## Document segment
[start]
Christopher Martin-Jenkins declared that while there might be some room for ‘legal’ debate over the distinction between a ‘forfeiture’ (illegal) and a ‘declaration’ (legal), the two sides played a game of cricket, the fans saw a game of cricket, and the umpires rendered decisions within the context of a game of Test match cricket. He wrote:
Traditional sportsmanship often seems to be under threat from the exaggerated aggression of those playing the game for increasingly high financial stakes. The events of yesterday can have only been good for the spirit of the game.5
He added
Initiative and a sense of public responsibility triumphed over the kind of dog-in-the-manger attitude that sometimes gives cricket a bad name. The result was an unexpectedly tense, intense and downright thrilling conclusion to a Test match that had threatened to meander away meaninglessly.6
For another commentator, writing with the hyperbole often associated with cricket, the game was a triumph of the human spirit.
In any case, cricket was treated respectfully by the captains. Nothing untoward occurred. No rubbish was sent down, nor any easy runs given away. They did the right thing. Nature cannot be allowed to dictate terms. Man is not so woefully short of imagination nor Test cricket so insufferably serious that a fair contest cannot be produced when time is tight.7
The captains acted in the spirit of the game, for which after all, they were responsible under the Laws in force. Law 42(1) stated
The Captains are responsible at all times for ensuring that play is conducted within the spirit of the game as well as within the Laws.
[end]
## Extracted records
[start]
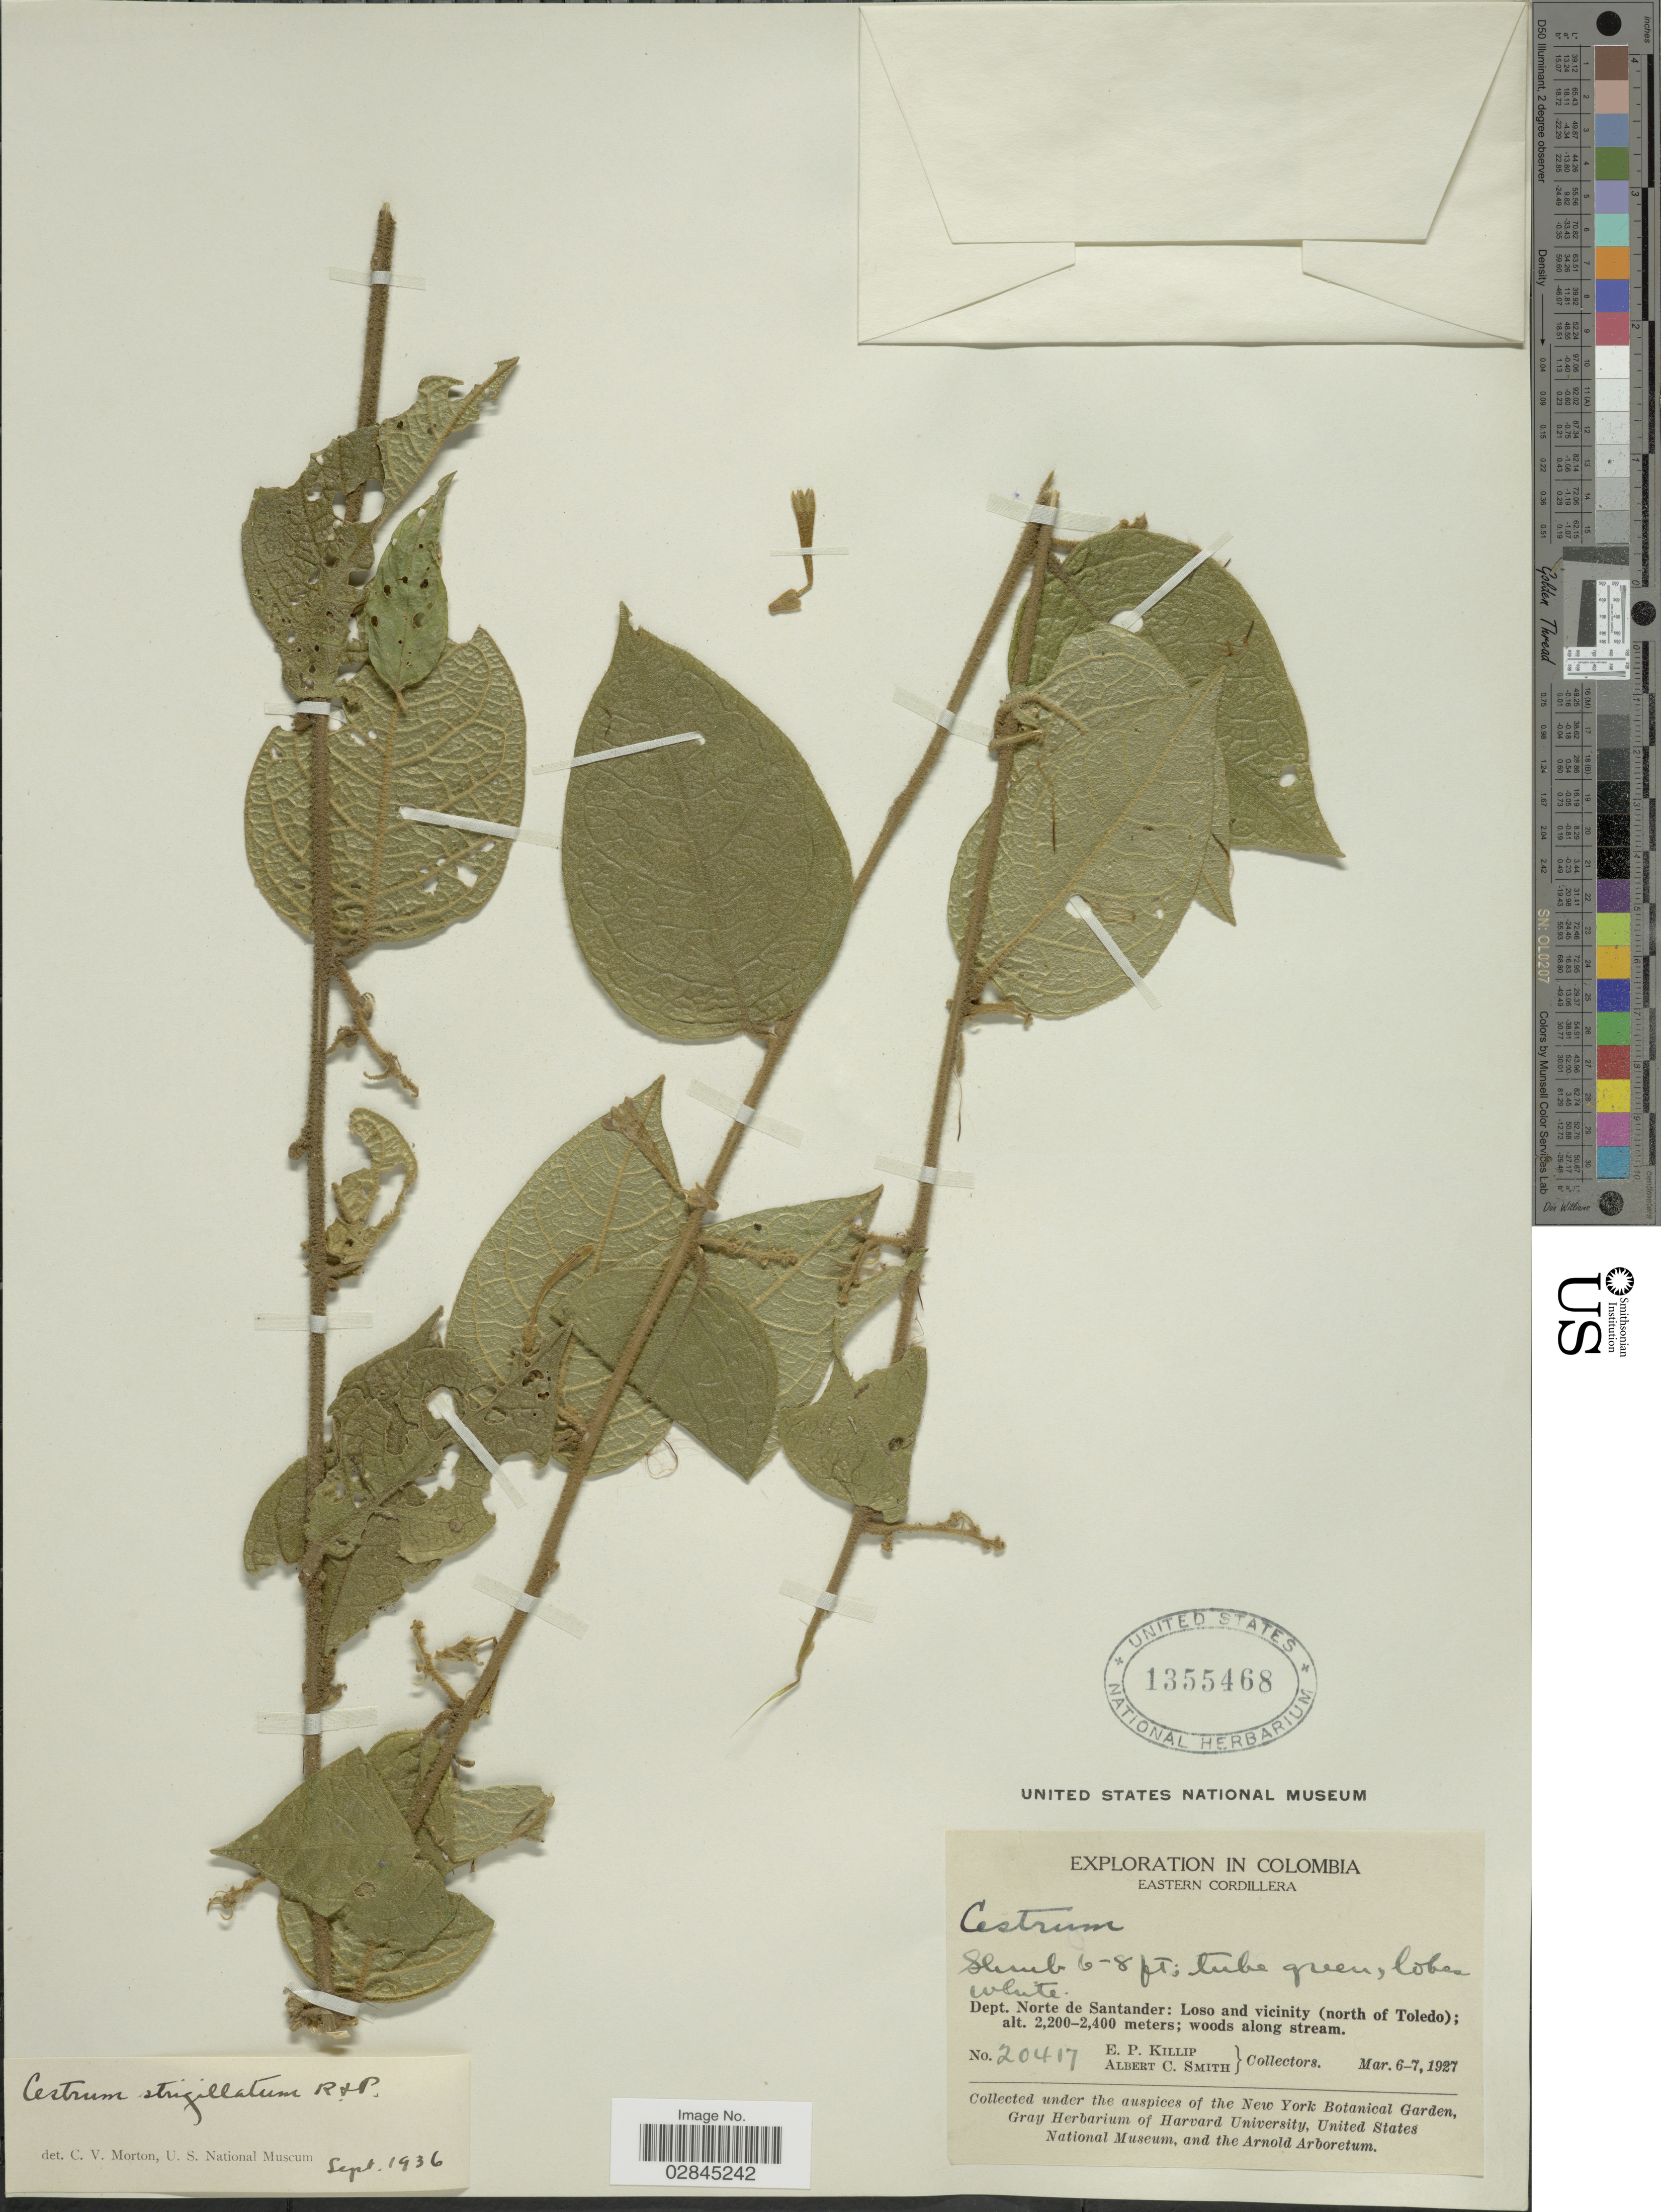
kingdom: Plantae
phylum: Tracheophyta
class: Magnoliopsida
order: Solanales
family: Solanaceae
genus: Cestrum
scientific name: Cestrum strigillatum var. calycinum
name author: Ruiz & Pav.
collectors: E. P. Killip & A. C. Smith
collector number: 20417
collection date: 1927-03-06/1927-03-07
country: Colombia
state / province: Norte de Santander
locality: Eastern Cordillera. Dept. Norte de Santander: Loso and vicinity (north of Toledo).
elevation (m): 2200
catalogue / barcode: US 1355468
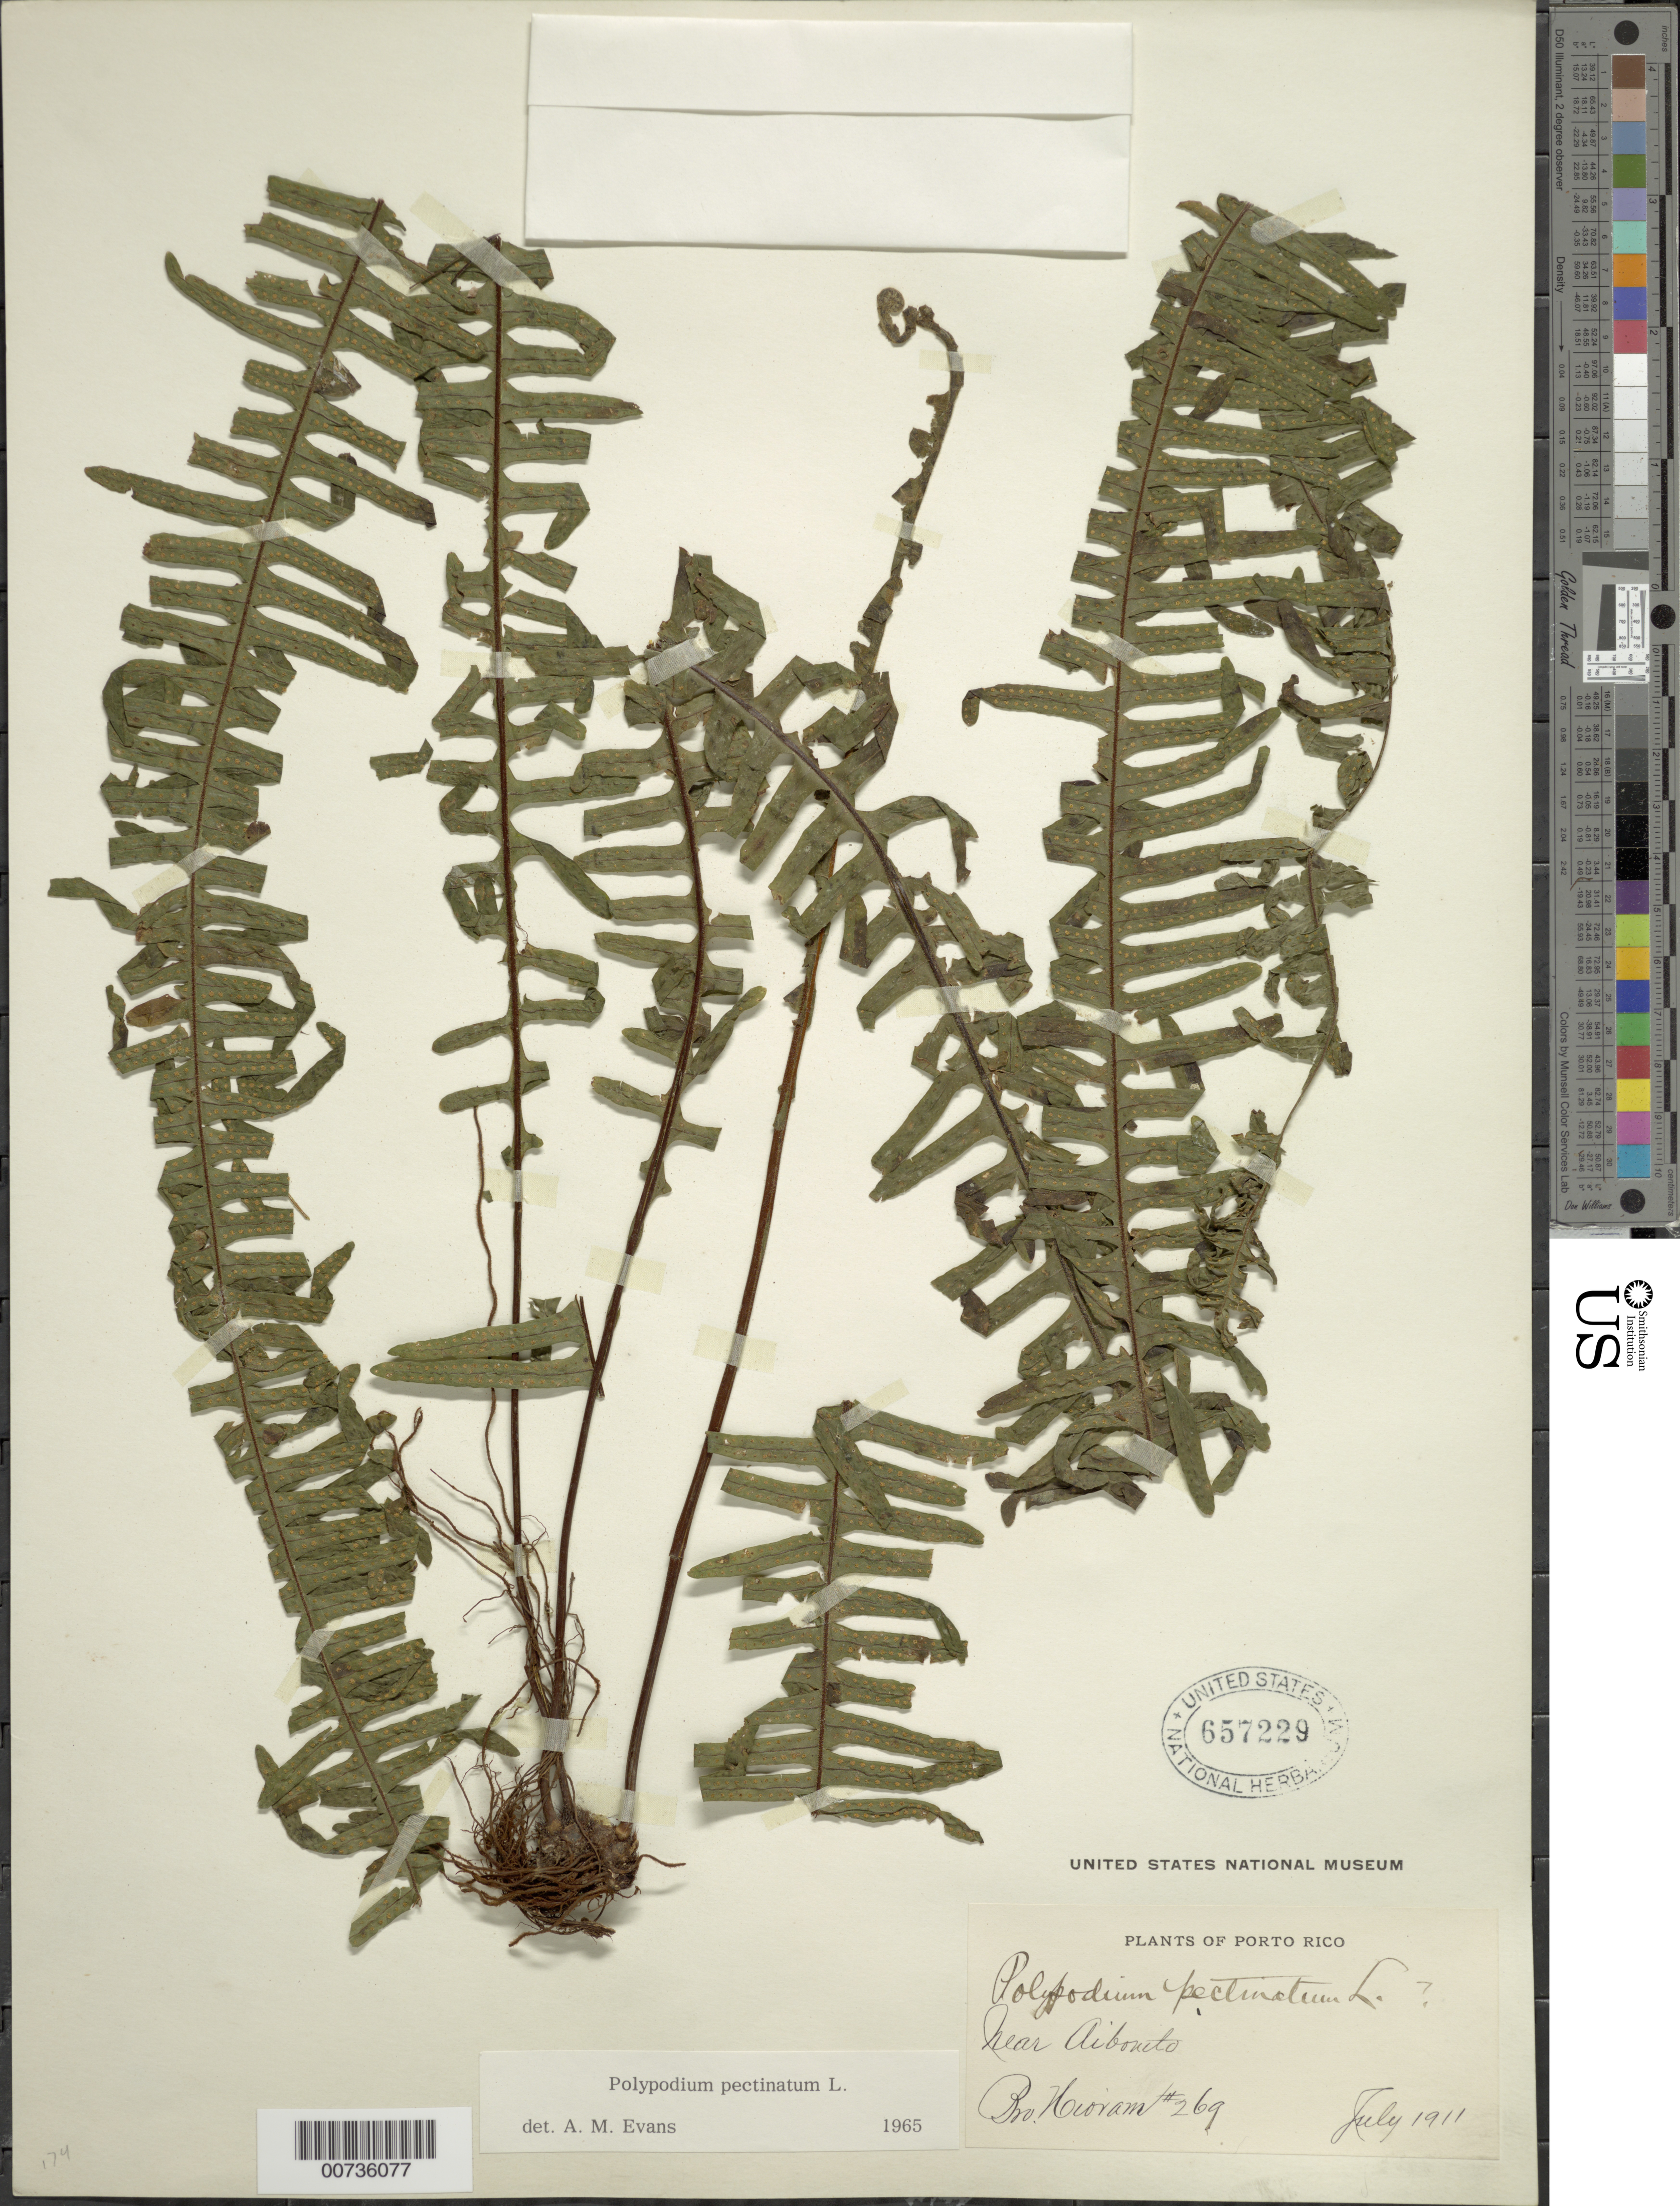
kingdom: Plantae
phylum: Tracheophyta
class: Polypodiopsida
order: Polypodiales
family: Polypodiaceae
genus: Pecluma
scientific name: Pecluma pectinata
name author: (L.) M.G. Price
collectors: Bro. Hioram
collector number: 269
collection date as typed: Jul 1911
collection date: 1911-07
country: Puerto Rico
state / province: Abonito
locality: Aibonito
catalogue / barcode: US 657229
[end]
## What is asked
- a) Answer these questions about the passage on the Test match and the spirit of cricket, one answer per line:
(i) Which of the two terms, 'forfeiture' or 'declaration', does the passage mark as illegal?
(ii) How did another commentator describe the game?
(iii) Which Law is quoted as making the captains responsible for the spirit of the game?
- b) Write what comes next in the passage on the Test match and the spirit of cricket, picking up after its final sentence.

## Responses to the exercise
- a)
(i) A 'forfeiture'
(ii) As a triumph of the human spirit
(iii) Law 42(1)

- b)
Law 42(2) added that
The Umpires are the sole judges of fair and unfair play.8
The umpires offered no apparent objection to the deal struck by the captains. Both sides played cricket and England emerged the winners of a tight match. Oslear insists on a close and literal reading of the 1980 Laws and the distinction between a declaration and a forfeiture. He and others like King and Bailhache, would argue that the captains’ duty to uphold the spirit of the game must be limited and circumscribed by ‘as well as within the Laws’. If Hussain had sent out his two opening batters, waited for the umpire to call ‘play’, and then declared before a ball was bowled, Oslear would have been happy that the Laws had been obeyed. Here the umpiring fraternity seems to be adopting a strict rule formalism which ignores any idea that in such circumstances the spirit of the game, obviously shared in these circumstances by almost everyone involved on the day, should have precedence over ‘the letter of the law’. As former Australian bowler Geoff Lawson puts it, democracy in the widest sense must be the dominant interpretive norm for determining whether the ‘declaration’ was or was not ‘cricket’.
Oh, yes, the fans. What a wonderful way to remind us all that the game is not simply played for the players. Fortunately there are still leaders who think the game needs to be relevant to fans as we embark on the 21st century.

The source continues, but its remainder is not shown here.